Konica Minolta, the service provider for IT and document processes, has announced a further strengthening position for the book printing market. Backed by its multi-step business development programme called Digital 1234, Konica Minolta will be sponsoring the 2015 London Digital Printing Forum at the Royal Society, Carlton Terrace, in London, on 25 June.
Underpinning its commitment to innovation and opening up new markets opportunities, Konica Minolta will play a major role in this full-day educational event organised by market and technology research firm Interquest. The forum will focus on key trends in the book market, the evolution of book manufacturing and the supply chain, and the use of digital printing to produce books.
Interquest projects that the overall volume of printed books in units produced in Europe will decline by 4% in a five-year period to 2018. It believes that the volume of printed books produced conventionally will drop by 6% per year in the same period, while the volume of books printed digitally will increase by 20%. Two years ago, 5% of the volume of books printed in Europe was printed digitally, which is expected to increase to 16-18% by 2018.
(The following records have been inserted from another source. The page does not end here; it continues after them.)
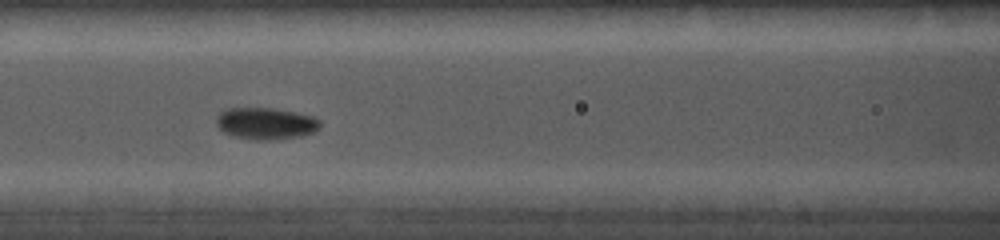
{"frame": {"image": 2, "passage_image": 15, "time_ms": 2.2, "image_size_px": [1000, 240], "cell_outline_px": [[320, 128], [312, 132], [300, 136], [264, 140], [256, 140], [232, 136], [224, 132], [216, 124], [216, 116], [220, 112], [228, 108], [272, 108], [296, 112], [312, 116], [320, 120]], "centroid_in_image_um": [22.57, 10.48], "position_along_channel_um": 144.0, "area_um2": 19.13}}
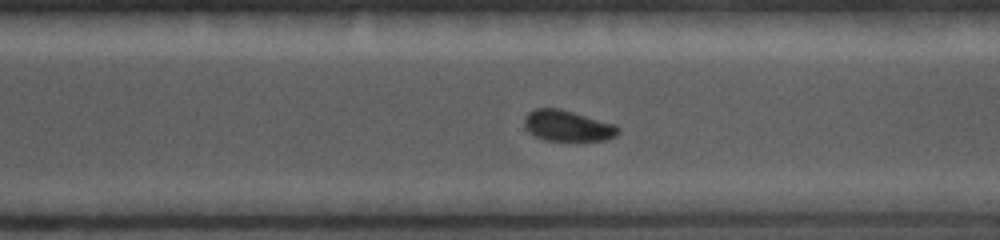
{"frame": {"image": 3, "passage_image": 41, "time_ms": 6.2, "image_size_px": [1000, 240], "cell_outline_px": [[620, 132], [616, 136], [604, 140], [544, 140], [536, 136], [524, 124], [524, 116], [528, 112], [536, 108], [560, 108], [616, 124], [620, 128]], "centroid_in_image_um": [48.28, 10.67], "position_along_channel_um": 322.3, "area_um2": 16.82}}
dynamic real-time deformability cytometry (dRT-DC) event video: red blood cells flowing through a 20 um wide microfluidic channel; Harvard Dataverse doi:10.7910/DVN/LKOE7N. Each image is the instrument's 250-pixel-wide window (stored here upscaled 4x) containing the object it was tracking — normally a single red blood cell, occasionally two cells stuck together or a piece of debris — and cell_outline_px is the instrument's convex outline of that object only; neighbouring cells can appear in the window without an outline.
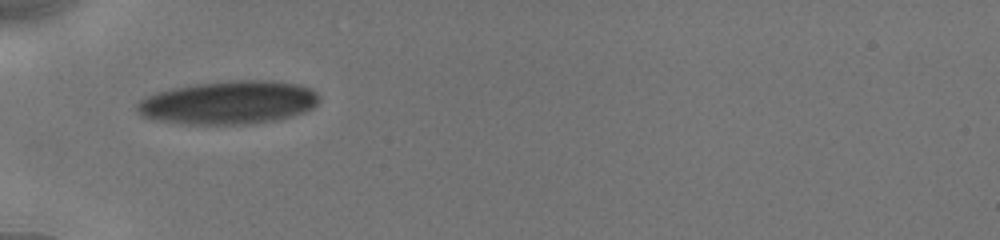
{"species": "human", "species_latin": "Homo sapiens", "temperature_condition": "cold", "stored_images_in_passage": 2, "camera_frame_rate_fps": 3000, "um_per_image_px": 0.085, "donor": {"sex": "male"}, "frame": {"image": 1, "passage_image": 1, "time_ms": 0.0, "image_size_px": [1000, 240], "cell_outline_px": [[320, 100], [312, 108], [304, 112], [272, 120], [252, 124], [180, 124], [160, 120], [144, 116], [136, 112], [136, 104], [140, 100], [156, 92], [172, 88], [196, 84], [228, 80], [272, 80], [300, 84], [312, 88], [320, 96]], "centroid_in_image_um": [19.45, 8.7], "position_along_channel_um": 65.5, "area_um2": 46.07}}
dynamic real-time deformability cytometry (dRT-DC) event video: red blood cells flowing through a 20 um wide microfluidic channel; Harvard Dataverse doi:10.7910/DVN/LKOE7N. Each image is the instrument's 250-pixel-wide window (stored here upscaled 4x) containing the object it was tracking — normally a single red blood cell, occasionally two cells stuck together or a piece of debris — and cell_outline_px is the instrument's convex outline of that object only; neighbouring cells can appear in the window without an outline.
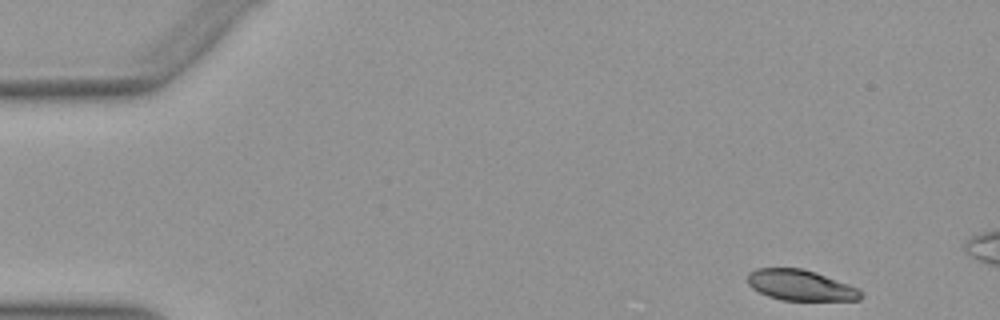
{"species": "Egyptian fruit bat (a non-hibernating species)", "species_latin": "Rousettus aegyptiacus", "temperature_condition": "warm", "stored_images_in_passage": 12, "camera_frame_rate_fps": 3000, "um_per_image_px": 0.085, "animal": {"sex": "female"}, "frame": {"image": 1, "passage_image": 1, "time_ms": 0.0, "image_size_px": [1000, 320], "cell_outline_px": [[864, 296], [860, 300], [780, 300], [768, 296], [752, 288], [748, 284], [748, 272], [756, 268], [800, 268], [816, 272], [860, 288]], "centroid_in_image_um": [68.07, 24.24], "position_along_channel_um": 16.9, "area_um2": 20.4}}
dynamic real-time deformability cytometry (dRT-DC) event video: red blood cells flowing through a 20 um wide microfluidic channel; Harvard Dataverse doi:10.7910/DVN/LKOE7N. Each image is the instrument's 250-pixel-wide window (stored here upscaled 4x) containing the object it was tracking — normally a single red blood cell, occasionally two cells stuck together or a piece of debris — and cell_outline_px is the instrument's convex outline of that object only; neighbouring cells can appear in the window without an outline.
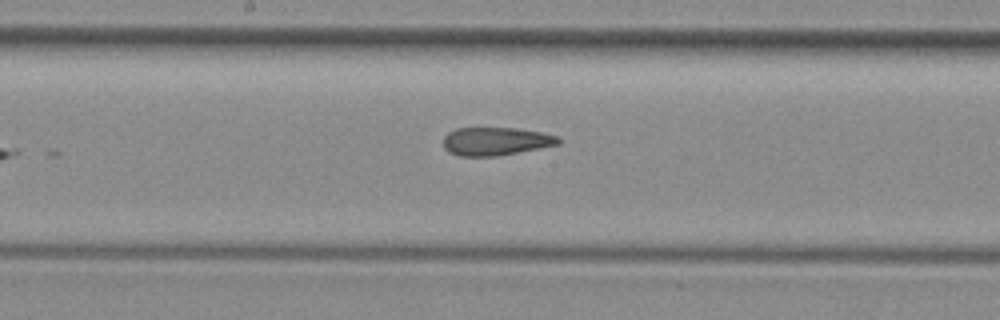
{"species": "common noctule bat (a hibernating species)", "species_latin": "Nyctalus noctula", "temperature_condition": "room temperature", "stored_images_in_passage": 8, "camera_frame_rate_fps": 3000, "um_per_image_px": 0.085, "animal": {"sex": "female", "body_mass_g": 29.2, "forearm_length_mm": 56.3}, "frame": {"image": 1, "passage_image": 8, "time_ms": 2.333, "image_size_px": [1000, 320], "cell_outline_px": [[560, 144], [496, 156], [460, 156], [448, 152], [444, 148], [444, 136], [448, 132], [456, 128], [512, 128], [544, 132], [560, 136]], "centroid_in_image_um": [42.14, 12.0], "position_along_channel_um": 206.1, "area_um2": 18.9}}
A survey of European printers by the consultants put 'shorter run lengths' as the top trend (45%), followed by 'volume decline' at 33% and growth of digital colour (30%). Other trends include 'more frequent of orders of smaller quantities (22%) and better inventory management by publishers (19%) also on the radar.
Konica Minolta's involvement has been announced in the wake of the digital printer supplier's major investment plans in growing market opportunities such as augmented reality and the development of advanced colour printing systems specially designed for small print runs, extremely tight deadlines and for processing variable data.
Mark Hinder, Head of Market Development, Konica Minolta Business Solutions Europe, said: "The reality at the moment is that all hardback and most paperback books have covers that are either printed using litho, or digitally using toner-based equipment. We're looking forward to the London Digital Book Forum where we will be explaining the many outstanding benefits of our technology for the market as the run lengths for books fall and people order from the web."
Hinder added: "Through the use of Digital 1234, we will help both printers and publishers bring more value into printed books with solutions and technologies such as augmented reality. It is another example of our programmes linking the digital world to the conventional printed books market to build further new business application opportunities in areas such as manuals and education. Konica Minolta systems will enable commercial printers to provide higher quality book production in areas where, up to now, the digital technology has struggled to produce quality systems designed specifically for these applications."
Gilles Biscos, President of Interquest, said: "We are extremely excited to welcome Konica Minolta as a first-time sponsor of the event. This year's programme will examine the current state of the book manufacturing supply chain from the perspective of leading printers and publishers."